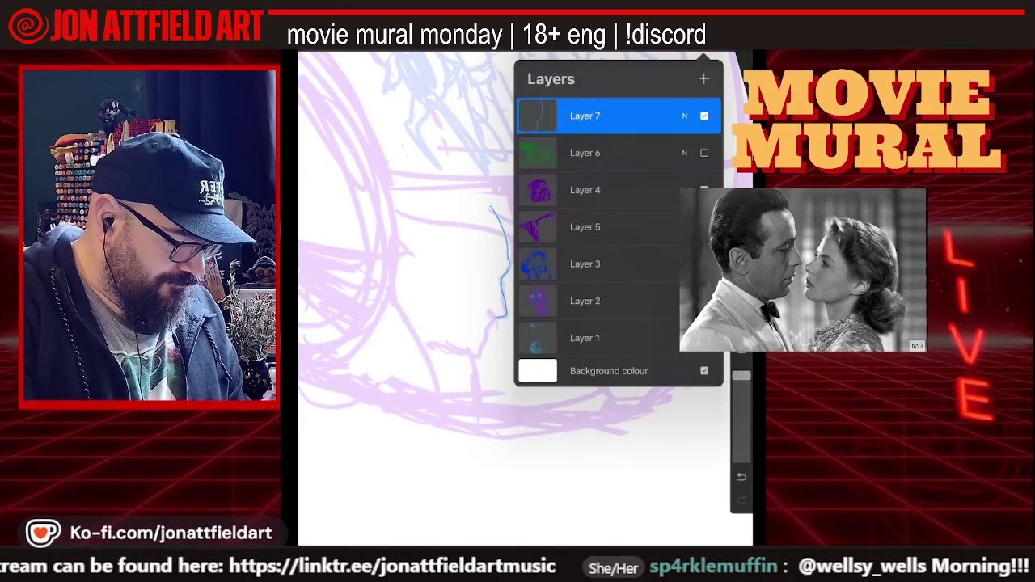
click(684, 116)
drag(711, 345, 541, 345)
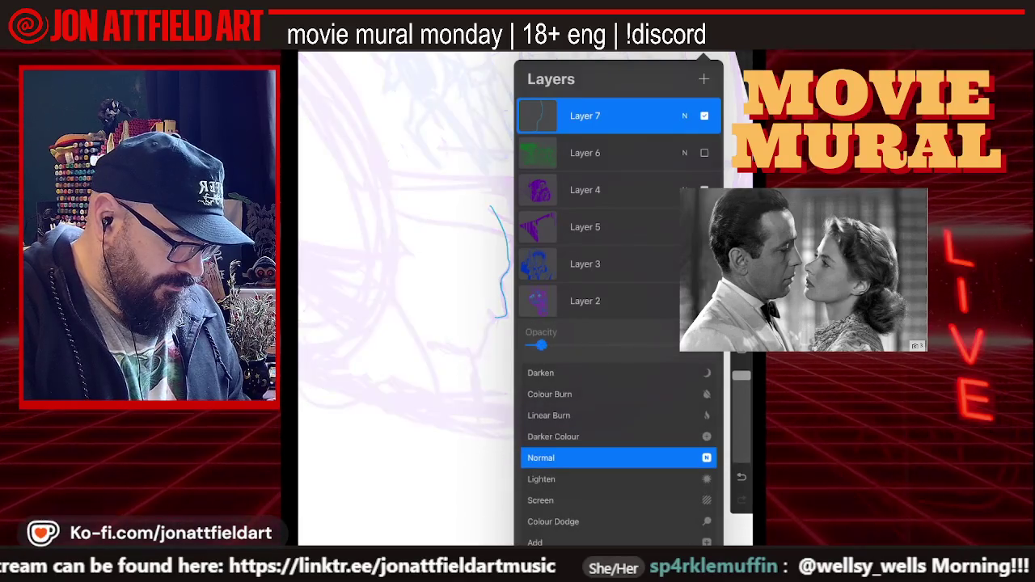
click(684, 116)
click(705, 50)
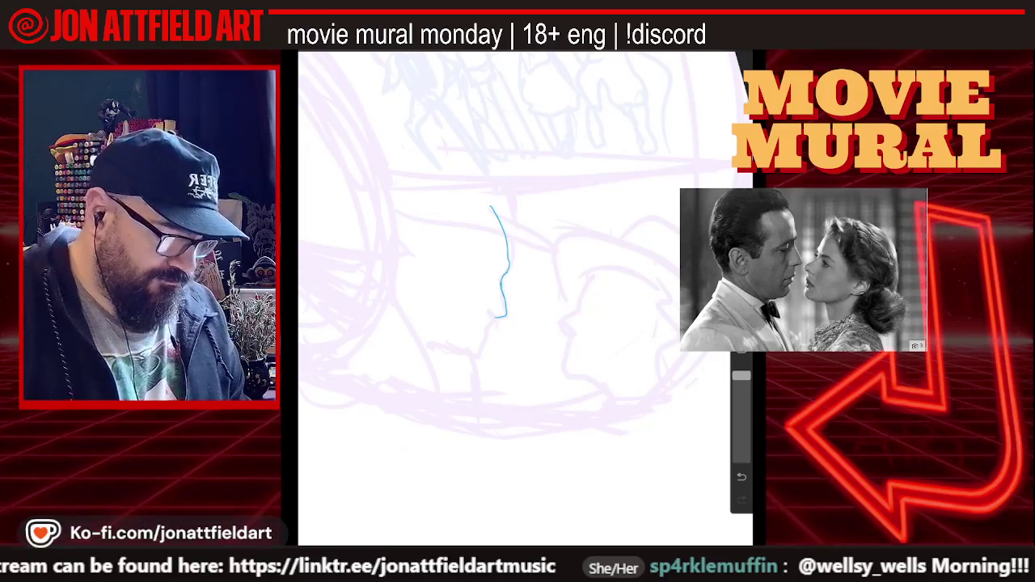
- Draw the nostril curve, the upper lip and the first chin strokes below the nose
scroll(428, 339, up, 5)
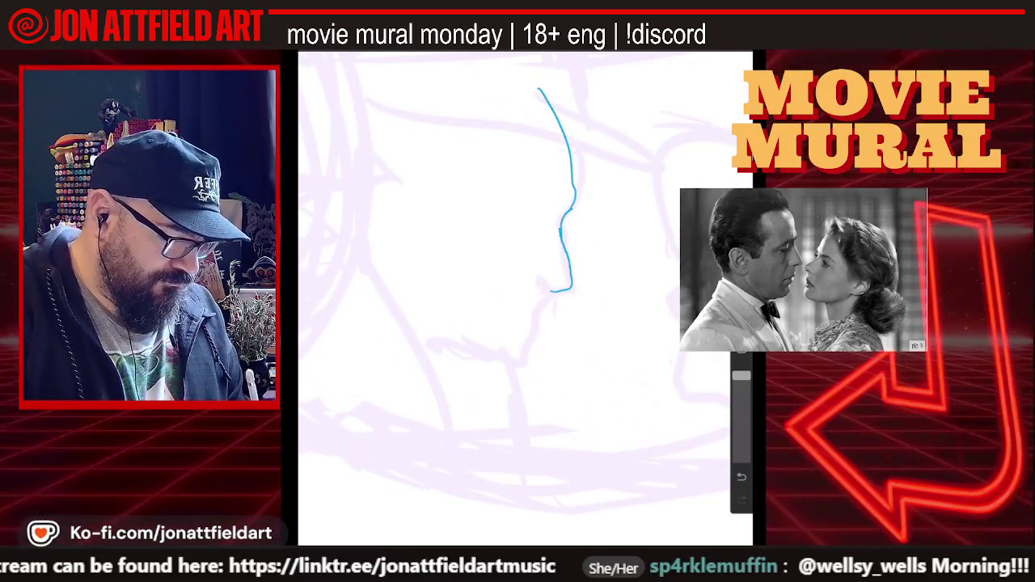
drag(541, 286, 556, 288)
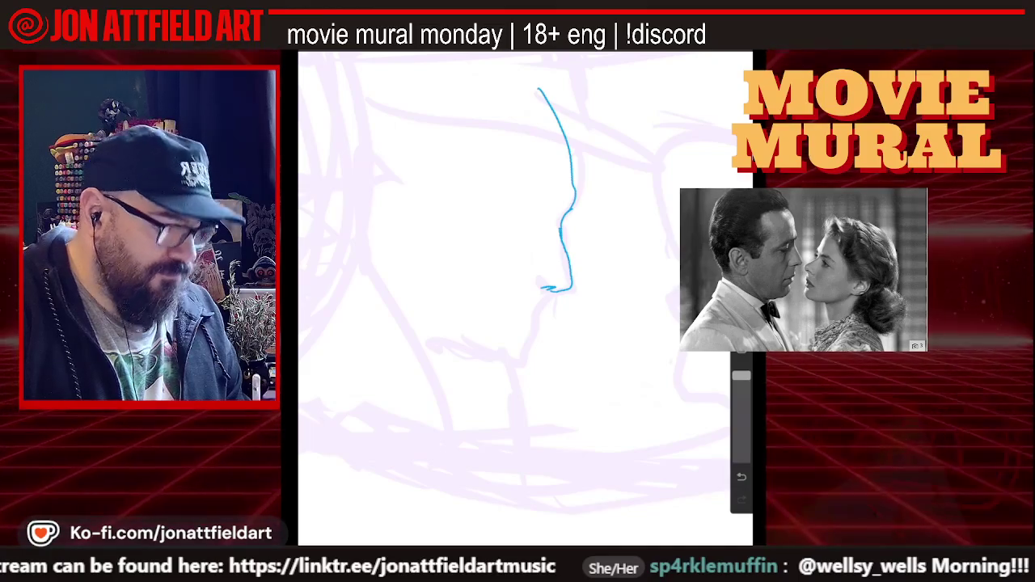
drag(541, 275, 531, 283)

------

__What to do__
From the material above, please return each line containing "drag".

__Written reply__
drag(711, 345, 541, 345)
drag(541, 286, 556, 288)
drag(541, 275, 531, 283)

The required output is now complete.